■ **Study text**
5 Things to Know about Huffing

Inhaling chemicals is dangerous, and there are a few things you need to know about this dangerous trend. These facts, statistics, and unknown factors might make you consider locking up your household products if you suspect your kids huff. If nothing else, let these serve as motivation for you to sit your kids down and talk to them about the dangers of this type of substance abuse.

Millions of Kids Huff

According to research, more than 2.1 million teens and pre-teens use inhalants as a casual way of becoming high. That's one out of every five kids who are old enough to go to school, and many of those kids are not even in their teenage years when they first try huffing as a way of getting high. The same research states that many children who huff, or have at least tried it, state that they were in elementary school when they began inhaling chemicals for the first time. Imagine a child of only 10 huffing.

Inhaling Can Make You Deaf

old man having his ears checked

Image by : williamsje1 via: Pixabay

One of the most common side effects of inhalants is the loss of hearing. Did you know that people who become addicted to this kind of high can lose their hearing? Toluene and trichloroethylene are ingredients found in chemicals such as paint, glue, and cleaning fluids. They also cause hearing loss.

Huffing Is Done More Than One Way

Inhaling can be done through the nose or the mouth, but both methods are equally dangerous to kids and adults. While it might be more dangerous in certain situations to huff one way or the other, the effects are still the same. The chemicals are sent directly to the brain, and they cause the body to stop working as it was meant to work. Damage is immediate. It does not require an addiction for this type of drug abuse to cause long-term health problems in those who use inhalants as a way of getting high.

■ **Things to do**
[1] Could you quote the huffing article, starting with "Inhaling Can Make" and going on through "cause hearing loss."?
[2] Do these statements agree with the huffing article? (a) Inhaling through the mouth is safer than inhaling through the nose. (b) Toluene is found in chemicals such as paint. (c) Inhalants cause long-term health problems only in people who are addicted. Answer yes or no for each, quoting the words of the article that decide it.
[3] How would you sum up the huffing article in two sentences?

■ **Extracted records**
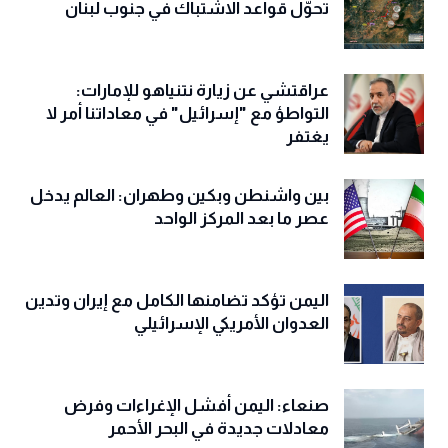
تحوّل قواعد الاشتباك في جنوب لبنان
عراقتشي عن زيارة نتنياهو للإمارات:
التواطؤ مع "إسرائيل" في معاداتنا أمر لا
يغتفر
بين واشنطن وبكين وطهران: العالم يدخل
عصر ما بعد المركز الواحد
اليمن تؤكد تضامنها الكامل مع إيران وتدين
العدوان الأمريكي الإسرائيلي
صنعاء: اليمن أفشل الإغراءات وفرض
معادلات جديدة في البحر الأحمر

■ **Responses in order**
[1]
Inhaling Can Make You Deaf

old man having his ears checked

Image by : williamsje1 via: Pixabay

One of the most common side effects of inhalants is the loss of hearing. Did you know that people who become addicted to this kind of high can lose their hearing? Toluene and trichloroethylene are ingredients found in chemicals such as paint, glue, and cleaning fluids. They also cause hearing loss.

[2]
(a) No: "both methods are equally dangerous to kids and adults."
(b) Yes: "Toluene and trichloroethylene are ingredients found in chemicals such as paint, glue, and cleaning fluids."
(c) No: "It does not require an addiction for this type of drug abuse to cause long-term health problems in those who use inhalants as a way of getting high."

[3] Inhaling chemicals is dangerous, and research says more than 2.1 million teens and pre-teens use inhalants to get high, many of them starting in elementary school. Huffing can cause hearing loss, and whether it is done through the nose or the mouth, it sends chemicals directly to the brain and causes immediate damage, even without an addiction.